WI Environmental Is Your Remediation Solution

XR-88TM PRESSURE WASH TEST RESULTS

Pressure wash water samples taken from a holding tank at CSR Marine in Seattle, Washington on March 29th, 2010 were put into containers given to WI Environmental by ALS labs in Everett, Washington. One sample was the raw pressure wash water, while the other was pressure wash water that was collected and then treated with WI Environmental’s XR-88TM.

The samples were then given to a lab representative that same day at 2:15pm for testing of heavy metals – including copper, lead and zinc. Those times and dates are to verify that the sample went straight from WIE to the lab, with no tampering between delivery and reception.

The samples were then given to a lab representative that same day at 2:30pm for testing of heavy metals – including copper, lead and zinc. Those times and dates are to verify that the sample went straight from WIE to the lab, with no tampering between delivery and reception.

ALS is a lab accredited by the State of Washington, and must pass ‘blind samples’ twice a year to maintain its accreditation.

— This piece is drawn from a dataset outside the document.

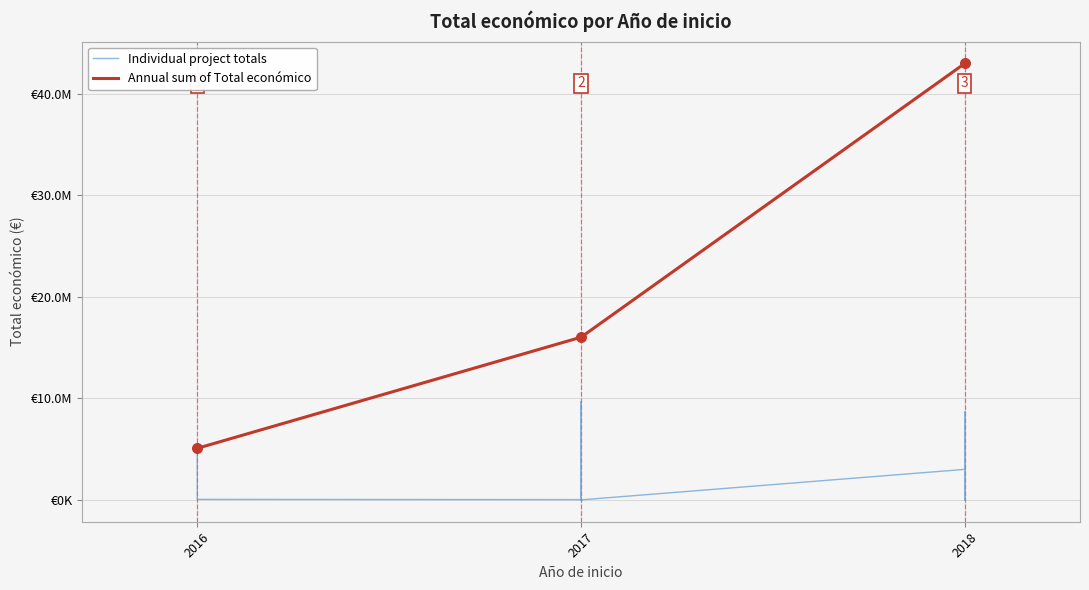

What is the ratio of the value at 2018 to the value at 2018?

50.6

The lab also maintains tight quality control on an internal basis to ensure that instruments are properly calibrated and that no cross- contamination occurs.

ALS uses EPA specified testing methods for pressure wash water, using ICP-MS, (Inductively coupled plasma mass spectrometry) widely acknowledged as the premier technology for trace metals analysis. The pressure wash water samples were tested April 1st, 2010.

In the first sample, before treatment with WIE’s XR-88TM, the raw CSR pressure wash water sample showed the following:

  • 11,000 parts per billion of Copper
  • 190 parts per billion of Lead
  • 2,200 parts per billion of Zinc

In the CSR pressure wash water sample after treatment with XR-88TM, lab results showed the following:

  • 21 parts per billion of Copper
  • Non-detectable amount of Lead
  • Non-detectable amount of Zinc

Pressure wash water for boatyards can either be recycled, or put into the sanitary sewer system so it doesn’t go into waters of local lakes or Puget Sound.